### Task to carry out
Return the lines of the rows below unchanged, everything from the line containing "common name: European hare" down to the line containing "genus: Endlicheria", including both of those lines.

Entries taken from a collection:

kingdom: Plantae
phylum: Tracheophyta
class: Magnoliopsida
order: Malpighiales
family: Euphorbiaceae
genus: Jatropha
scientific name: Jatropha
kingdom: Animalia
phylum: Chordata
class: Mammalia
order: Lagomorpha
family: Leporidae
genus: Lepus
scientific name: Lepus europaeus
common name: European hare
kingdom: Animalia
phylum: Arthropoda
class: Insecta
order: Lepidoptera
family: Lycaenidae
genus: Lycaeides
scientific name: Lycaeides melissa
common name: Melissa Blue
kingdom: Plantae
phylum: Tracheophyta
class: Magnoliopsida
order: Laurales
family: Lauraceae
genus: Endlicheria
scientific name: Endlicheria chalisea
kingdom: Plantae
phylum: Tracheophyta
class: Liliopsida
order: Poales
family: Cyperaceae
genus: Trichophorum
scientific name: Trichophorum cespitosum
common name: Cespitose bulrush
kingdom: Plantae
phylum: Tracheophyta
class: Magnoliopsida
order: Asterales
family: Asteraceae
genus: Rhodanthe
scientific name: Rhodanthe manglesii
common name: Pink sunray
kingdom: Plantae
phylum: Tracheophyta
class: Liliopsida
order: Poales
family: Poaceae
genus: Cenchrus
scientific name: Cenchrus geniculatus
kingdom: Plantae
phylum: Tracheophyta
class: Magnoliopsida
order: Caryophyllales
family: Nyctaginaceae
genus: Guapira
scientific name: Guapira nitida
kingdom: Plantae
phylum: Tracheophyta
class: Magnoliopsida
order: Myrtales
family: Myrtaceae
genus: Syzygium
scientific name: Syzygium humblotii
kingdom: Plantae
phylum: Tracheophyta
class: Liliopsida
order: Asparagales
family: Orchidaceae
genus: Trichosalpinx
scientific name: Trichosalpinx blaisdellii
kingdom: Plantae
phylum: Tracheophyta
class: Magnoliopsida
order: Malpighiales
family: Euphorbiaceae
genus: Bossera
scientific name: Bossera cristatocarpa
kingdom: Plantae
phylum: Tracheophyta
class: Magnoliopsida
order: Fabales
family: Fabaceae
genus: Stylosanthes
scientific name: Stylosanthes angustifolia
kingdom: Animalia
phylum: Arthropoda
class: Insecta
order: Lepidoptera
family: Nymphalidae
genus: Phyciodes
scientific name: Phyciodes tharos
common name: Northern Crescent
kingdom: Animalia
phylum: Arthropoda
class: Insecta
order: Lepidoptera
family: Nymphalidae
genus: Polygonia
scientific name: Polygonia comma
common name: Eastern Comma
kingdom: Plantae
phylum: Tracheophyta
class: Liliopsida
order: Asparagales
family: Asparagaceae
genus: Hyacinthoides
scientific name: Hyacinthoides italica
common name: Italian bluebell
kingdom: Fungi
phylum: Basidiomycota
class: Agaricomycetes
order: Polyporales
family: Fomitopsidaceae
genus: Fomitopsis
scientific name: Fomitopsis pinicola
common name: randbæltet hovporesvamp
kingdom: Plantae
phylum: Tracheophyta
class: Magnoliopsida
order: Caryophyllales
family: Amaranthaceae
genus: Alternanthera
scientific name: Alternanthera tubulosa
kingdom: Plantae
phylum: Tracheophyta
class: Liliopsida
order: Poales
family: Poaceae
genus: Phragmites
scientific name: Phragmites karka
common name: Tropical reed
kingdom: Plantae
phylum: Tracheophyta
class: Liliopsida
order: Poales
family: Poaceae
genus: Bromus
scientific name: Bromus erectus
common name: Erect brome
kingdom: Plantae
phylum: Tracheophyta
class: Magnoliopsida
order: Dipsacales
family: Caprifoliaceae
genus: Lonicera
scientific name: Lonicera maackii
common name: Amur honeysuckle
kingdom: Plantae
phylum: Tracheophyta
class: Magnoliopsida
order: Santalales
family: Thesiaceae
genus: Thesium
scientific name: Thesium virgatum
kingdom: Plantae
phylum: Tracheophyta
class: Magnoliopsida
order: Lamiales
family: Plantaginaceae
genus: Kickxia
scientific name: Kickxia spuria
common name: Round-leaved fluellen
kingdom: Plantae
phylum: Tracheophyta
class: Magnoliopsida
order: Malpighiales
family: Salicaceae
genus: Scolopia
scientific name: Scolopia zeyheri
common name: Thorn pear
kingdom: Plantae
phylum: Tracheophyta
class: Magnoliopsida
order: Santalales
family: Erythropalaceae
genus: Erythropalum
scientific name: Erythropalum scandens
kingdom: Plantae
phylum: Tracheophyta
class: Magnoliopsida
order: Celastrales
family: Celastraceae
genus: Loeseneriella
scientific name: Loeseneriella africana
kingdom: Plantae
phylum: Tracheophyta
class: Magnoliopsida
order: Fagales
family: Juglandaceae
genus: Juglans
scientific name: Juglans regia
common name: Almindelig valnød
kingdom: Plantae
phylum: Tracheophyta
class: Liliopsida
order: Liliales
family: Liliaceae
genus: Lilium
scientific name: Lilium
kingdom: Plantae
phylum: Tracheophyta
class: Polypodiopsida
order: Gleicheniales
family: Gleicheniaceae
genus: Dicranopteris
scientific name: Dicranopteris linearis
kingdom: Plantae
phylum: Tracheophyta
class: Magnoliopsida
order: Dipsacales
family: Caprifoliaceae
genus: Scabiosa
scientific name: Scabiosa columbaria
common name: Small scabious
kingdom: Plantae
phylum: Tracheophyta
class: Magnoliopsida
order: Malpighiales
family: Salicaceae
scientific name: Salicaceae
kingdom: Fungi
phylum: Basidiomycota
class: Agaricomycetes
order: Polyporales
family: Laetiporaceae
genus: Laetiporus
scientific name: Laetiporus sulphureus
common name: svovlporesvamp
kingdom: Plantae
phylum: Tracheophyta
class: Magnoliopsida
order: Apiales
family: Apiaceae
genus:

### Exercise result
common name: European hare
kingdom: Animalia
phylum: Arthropoda
class: Insecta
order: Lepidoptera
family: Lycaenidae
genus: Lycaeides
scientific name: Lycaeides melissa
common name: Melissa Blue
kingdom: Plantae
phylum: Tracheophyta
class: Magnoliopsida
order: Laurales
family: Lauraceae
genus: Endlicheria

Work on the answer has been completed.